En vigueur depuis 1962 et après un bref assouplissement sous le mandat de Barack Obama (2009-2017), les sanctions imposées par la Maison-Blanche ont été durcies et élargies sous la présidence de Donald Trump (2017-2021), « une politique que l’administration Biden a pour l’essentiel maintenue », rappellent les auteurs du rapport, daté du 4 janvier.
Le mois dernier, le ministre cubain de l’Économie soulignait que l’inflation atteignait les 30 % et que les prix des denrées alimentaires avaient augmenté de 78 % en 2023 ; le PIB du pays pourrait s’être contracté de 1 à 2 %, ce qui placerait l’économie de l’île 10 % en dessous de son niveau de 2019. Une « situation désastreuse » qui aurait « contraint le gouvernement à imposer de nouvelles hausses des tarifs de l’électricité et des transports, augmentant encore le coût de la vie », note le Cepr.
L’impact économique et humanitaire est dévastateur
Au cours des deux dernières années, la crise économique a conduit un nombre record de Cubains à tenter d’émigrer aux États-Unis – plus de 400 000 personnes, soit environ 4 % de la population de l’île – avec de très graves conséquences, notamment dans les secteurs de la santé et de l’éducation. « Les sanctions,“à pression maximale“, sont à l’origine d’une fuite des cerveaux sans précédent », rapporte l’Observatoire, citant une enquête du Guardian qui souligne les effets de la guerre économique menée par Washington, au-delà des « pénuries massives et de l’inflation galopante ».

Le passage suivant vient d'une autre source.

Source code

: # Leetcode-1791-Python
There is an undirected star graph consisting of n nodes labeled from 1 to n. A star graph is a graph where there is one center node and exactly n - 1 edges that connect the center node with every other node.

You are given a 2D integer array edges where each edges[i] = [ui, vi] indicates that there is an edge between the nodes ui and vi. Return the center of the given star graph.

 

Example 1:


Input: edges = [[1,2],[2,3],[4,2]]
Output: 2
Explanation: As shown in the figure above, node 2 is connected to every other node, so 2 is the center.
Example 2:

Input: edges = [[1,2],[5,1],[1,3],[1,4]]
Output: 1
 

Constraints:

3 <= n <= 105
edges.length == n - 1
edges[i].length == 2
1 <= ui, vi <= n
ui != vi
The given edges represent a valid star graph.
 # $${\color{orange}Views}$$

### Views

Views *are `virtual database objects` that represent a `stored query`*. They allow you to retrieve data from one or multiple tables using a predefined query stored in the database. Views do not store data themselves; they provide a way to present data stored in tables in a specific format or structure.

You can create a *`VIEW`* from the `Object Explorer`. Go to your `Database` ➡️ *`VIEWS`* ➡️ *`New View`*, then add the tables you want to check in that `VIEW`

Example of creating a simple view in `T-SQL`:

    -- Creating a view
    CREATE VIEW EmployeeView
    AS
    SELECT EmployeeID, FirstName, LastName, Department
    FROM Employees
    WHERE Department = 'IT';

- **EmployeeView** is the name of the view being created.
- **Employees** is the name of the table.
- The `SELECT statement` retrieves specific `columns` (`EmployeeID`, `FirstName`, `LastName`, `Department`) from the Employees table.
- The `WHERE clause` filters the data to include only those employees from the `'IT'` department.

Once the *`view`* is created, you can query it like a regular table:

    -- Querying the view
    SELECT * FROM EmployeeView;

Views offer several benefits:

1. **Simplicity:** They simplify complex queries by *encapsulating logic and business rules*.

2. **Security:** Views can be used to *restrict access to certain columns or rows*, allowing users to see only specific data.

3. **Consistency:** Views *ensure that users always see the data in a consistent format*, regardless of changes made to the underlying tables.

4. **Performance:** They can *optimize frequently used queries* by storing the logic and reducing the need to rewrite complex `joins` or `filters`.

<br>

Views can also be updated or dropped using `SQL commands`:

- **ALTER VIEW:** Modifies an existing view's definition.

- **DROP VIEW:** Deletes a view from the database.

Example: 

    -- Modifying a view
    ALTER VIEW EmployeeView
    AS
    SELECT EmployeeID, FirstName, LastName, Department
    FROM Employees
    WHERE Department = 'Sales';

Malgré un gouvernement investissant davantage en éducation et en santé que n’importe quel autre pays d’Amérique latine, les Cubains « qui ont bénéficié pendant des décennies de résultats comparables à ceux des pays développés », indique le quotidien britannique, pâtissent aujourd’hui d’un nombre de personnels de santé en chute libre, tandis que plus de 17 000 enseignants feraient défaut. « Les conditions dans lesquelles le gouvernement évolue sont ingérables », selon Emily Morris, économiste du développement à l’University College London. « Étant donné que les sanctions (instaurées sous l’ère Trump) ont pour effet de l’empêcher d’accéder au financement international, celui-ci est pieds et poings liés car il ne possède pas de réserve de devises. »

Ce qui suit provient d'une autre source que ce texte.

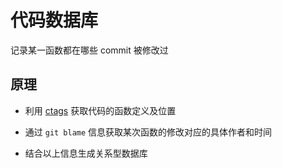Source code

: # 代码数据库

记录某一函数都在哪些 commit 被修改过

## 原理

- 利用 [ctags](http://ctags.sourceforge.net) 获取代码的函数定义及位置

- 通过 `git blame` 信息获取某次函数的修改对应的具体作者和时间

- 结合以上信息生成关系型数据库
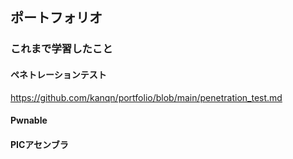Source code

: ## ポートフォリオ

### これまで学習したこと

#### ペネトレーションテスト

https://github.com/kanqn/portfolio/blob/main/penetration_test.md

#### Pwnable



#### PICアセンブラ


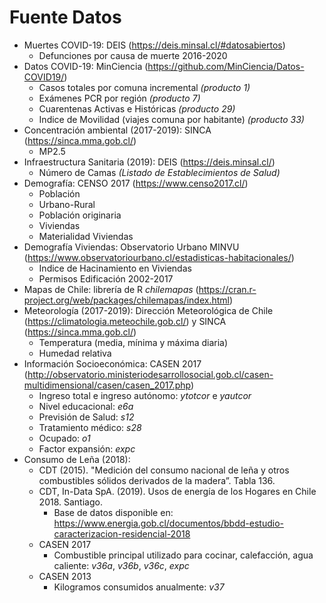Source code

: Fuente Datos
================
* Muertes COVID-19: DEIS (https://deis.minsal.cl/#datosabiertos)
	* Defunciones por causa de muerte 2016-2020
* Datos COVID-19: MinCiencia (https://github.com/MinCiencia/Datos-COVID19/)
	* Casos totales por comuna incremental *(producto 1)*
	* Exámenes PCR por región *(producto 7)*
	* Cuarentenas Activas e Históricas *(producto 29)*
	* Indice de Movilidad (viajes comuna por habitante) *(producto 33)*
* Concentración ambiental (2017-2019): SINCA (https://sinca.mma.gob.cl/)
	* MP2.5
* Infraestructura Sanitaria (2019): DEIS (https://deis.minsal.cl/)
	* Número de Camas *(Listado de Establecimientos de Salud)*
* Demografía: CENSO 2017 (https://www.censo2017.cl/)
	* Población
	* Urbano-Rural
	* Población originaria
	* Viviendas
	* Materialidad Viviendas
* Demografía Viviendas: Observatorio Urbano MINVU (https://www.observatoriourbano.cl/estadisticas-habitacionales/)
	* Indice de Hacinamiento en Viviendas
	* Permisos Edificación 2002-2017
* Mapas de Chile: librería de R *chilemapas* (https://cran.r-project.org/web/packages/chilemapas/index.html)
* Meteorología (2017-2019): Dirección Meteorológica de Chile (https://climatologia.meteochile.gob.cl/) y SINCA (https://sinca.mma.gob.cl/)
	* Temperatura (media, mínima y máxima diaria)
	* Humedad relativa
* Información Socioeconómica: CASEN 2017 (http://observatorio.ministeriodesarrollosocial.gob.cl/casen-multidimensional/casen/casen_2017.php)
	* Ingreso total e ingreso autónomo: *ytotcor* e *yautcor*
	* Nivel educacional: *e6a* 
	* Previsión de Salud: *s12* 
	* Tratamiento médico: *s28*
	* Ocupado: *o1*
	* Factor expansión: *expc*
* Consumo de Leña (2018): 
	* CDT (2015). "Medición del consumo nacional de leña y otros combustibles sólidos derivados de la madera”. Tabla 136.
	* CDT, In-Data SpA. (2019). Usos de energía de los Hogares en Chile 2018. Santiago.
		* Base de datos disponible en: https://www.energia.gob.cl/documentos/bbdd-estudio-caracterizacion-residencial-2018
	* CASEN 2017
		* Combustible principal utilizado para cocinar, calefacción, agua caliente: *v36a*, *v36b*, *v36c*, *expc*
	* CASEN 2013
		* Kilogramos consumidos anualmente: *v37*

Citant « les impacts économiques et humanitaires dévastateurs de l’embargo sur Cuba », le Cepr a rappelé que cinq députés démocrates américains ont déposé, le mois dernier, un projet de loi exhortant leur gouvernement à abandonner la politique d’ingérence de leur pays vis-à-vis de l’Amérique latine. L’occasion d’instaurer à la place une « politique de bon voisinage » mettant fin « à toutes les sanctions unilatérales ».